|Title||Monitoring long-term soundscape trends in US Waters: The NOAA/NPS Ocean Noise Reference Station Network|
|Publication Type||Journal Article|
|Year of Publication||2018|
|Authors||Haver S.M, Gedamke J., Hatch L.T, Dziak R.P, Van Parijs S., McKenna MF, Barlow J, Berchok C., DiDonato E., Hanson B., Haxel J., Holt M., Lipski D., Matsumoto H., Meinig C., Mellinger D.K, Moore S.E, Oleson E.M, Soldevilla M.S, Klinck H.|
|Type of Article||Article|
|Keywords||Acoustic monitoring; airguns; ecosystem; Environmental Sciences & Ecology; International Relations; island; mid-atlantic ocean; national marine sanctuary; north-atlantic; Ocean conservation; Ocean noise management; right whales; risk; southern california; underwater ambient noise|
The National Oceanic and Atmospheric Administration (NOAA)/National Park Service (NPS) Ocean Noise Reference Station (NRS) Network is an array of currently twelve calibrated autonomous passive acoustic recorders.

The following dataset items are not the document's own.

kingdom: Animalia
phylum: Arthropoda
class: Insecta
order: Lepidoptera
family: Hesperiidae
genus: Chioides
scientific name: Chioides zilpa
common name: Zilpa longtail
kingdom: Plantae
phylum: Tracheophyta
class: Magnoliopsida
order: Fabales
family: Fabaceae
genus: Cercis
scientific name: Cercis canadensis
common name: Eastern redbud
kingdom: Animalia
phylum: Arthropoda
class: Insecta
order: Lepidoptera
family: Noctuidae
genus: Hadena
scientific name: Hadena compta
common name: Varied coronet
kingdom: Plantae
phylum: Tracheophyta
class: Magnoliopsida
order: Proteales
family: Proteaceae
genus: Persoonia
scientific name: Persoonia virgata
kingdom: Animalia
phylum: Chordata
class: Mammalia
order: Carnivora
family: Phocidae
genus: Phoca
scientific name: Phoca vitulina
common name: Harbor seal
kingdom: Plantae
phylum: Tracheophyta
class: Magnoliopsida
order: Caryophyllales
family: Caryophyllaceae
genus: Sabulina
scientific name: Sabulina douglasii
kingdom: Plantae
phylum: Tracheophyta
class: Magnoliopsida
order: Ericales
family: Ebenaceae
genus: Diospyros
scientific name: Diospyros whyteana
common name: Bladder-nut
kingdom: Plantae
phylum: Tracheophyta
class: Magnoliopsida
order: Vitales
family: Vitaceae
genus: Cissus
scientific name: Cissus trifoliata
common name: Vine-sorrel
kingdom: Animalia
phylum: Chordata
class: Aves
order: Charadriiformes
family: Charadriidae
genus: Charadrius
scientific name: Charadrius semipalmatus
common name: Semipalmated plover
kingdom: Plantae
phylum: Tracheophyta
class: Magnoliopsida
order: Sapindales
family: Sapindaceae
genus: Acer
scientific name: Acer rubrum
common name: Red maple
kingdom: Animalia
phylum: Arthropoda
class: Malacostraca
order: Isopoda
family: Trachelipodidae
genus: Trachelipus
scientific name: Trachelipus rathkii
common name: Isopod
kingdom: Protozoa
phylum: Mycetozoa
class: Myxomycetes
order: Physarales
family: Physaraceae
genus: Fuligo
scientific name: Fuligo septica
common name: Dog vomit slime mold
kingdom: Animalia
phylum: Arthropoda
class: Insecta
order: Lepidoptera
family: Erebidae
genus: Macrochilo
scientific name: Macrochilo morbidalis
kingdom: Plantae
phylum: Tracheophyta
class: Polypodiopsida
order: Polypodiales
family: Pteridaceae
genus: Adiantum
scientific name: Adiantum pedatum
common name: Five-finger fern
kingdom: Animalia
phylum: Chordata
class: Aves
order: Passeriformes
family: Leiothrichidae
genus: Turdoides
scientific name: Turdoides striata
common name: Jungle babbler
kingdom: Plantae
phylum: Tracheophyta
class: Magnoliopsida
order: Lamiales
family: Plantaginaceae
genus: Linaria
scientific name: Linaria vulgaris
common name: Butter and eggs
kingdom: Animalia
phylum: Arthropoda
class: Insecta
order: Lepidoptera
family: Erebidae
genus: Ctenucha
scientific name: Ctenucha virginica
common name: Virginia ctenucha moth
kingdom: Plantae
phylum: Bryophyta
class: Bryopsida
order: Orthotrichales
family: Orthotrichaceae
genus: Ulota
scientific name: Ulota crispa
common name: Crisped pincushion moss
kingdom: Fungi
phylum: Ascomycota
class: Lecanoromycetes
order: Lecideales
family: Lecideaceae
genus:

The first NRS was deployed in June 2014, and eleven additional stations were added to the network during the following two years. The twelve stations record data that can be used to quantify baseline levels and multi-year trends in ocean ambient sound across the continental United States, Alaska, Hawaii, and island territories within and near to the United States Exclusive Economic Zone (U.S. EEZ). The network provides multi-year, continuous observations of low-frequency underwater sound between 10 Hz and 2000 Hz to capture anthropogenic, biological, and geophysical contributions to the marine soundscape at each location. Comparisons over time and among recording sites will provide information on the presence of calling animals and the prevalence of abiotic and anthropogenic activities that contribute to each soundscape. Implementation of the NRS Network advances broad-scale passive acoustic sensing capabilities within NOAA and the NPS and is an important tool for monitoring protected areas and marine species and assessing potential environmental impacts of anthropogenic noise sources. This analysis focuses on the first year of recordings and captures the wide variability of low-frequency sound levels among and within individual NRS sites over time. Continued data collection will provide information on long-term, low-frequency sound level trends within or near the U.S. EEZ and will be used to explore the value of using soundscape analysis to inform management and mitigation strategies.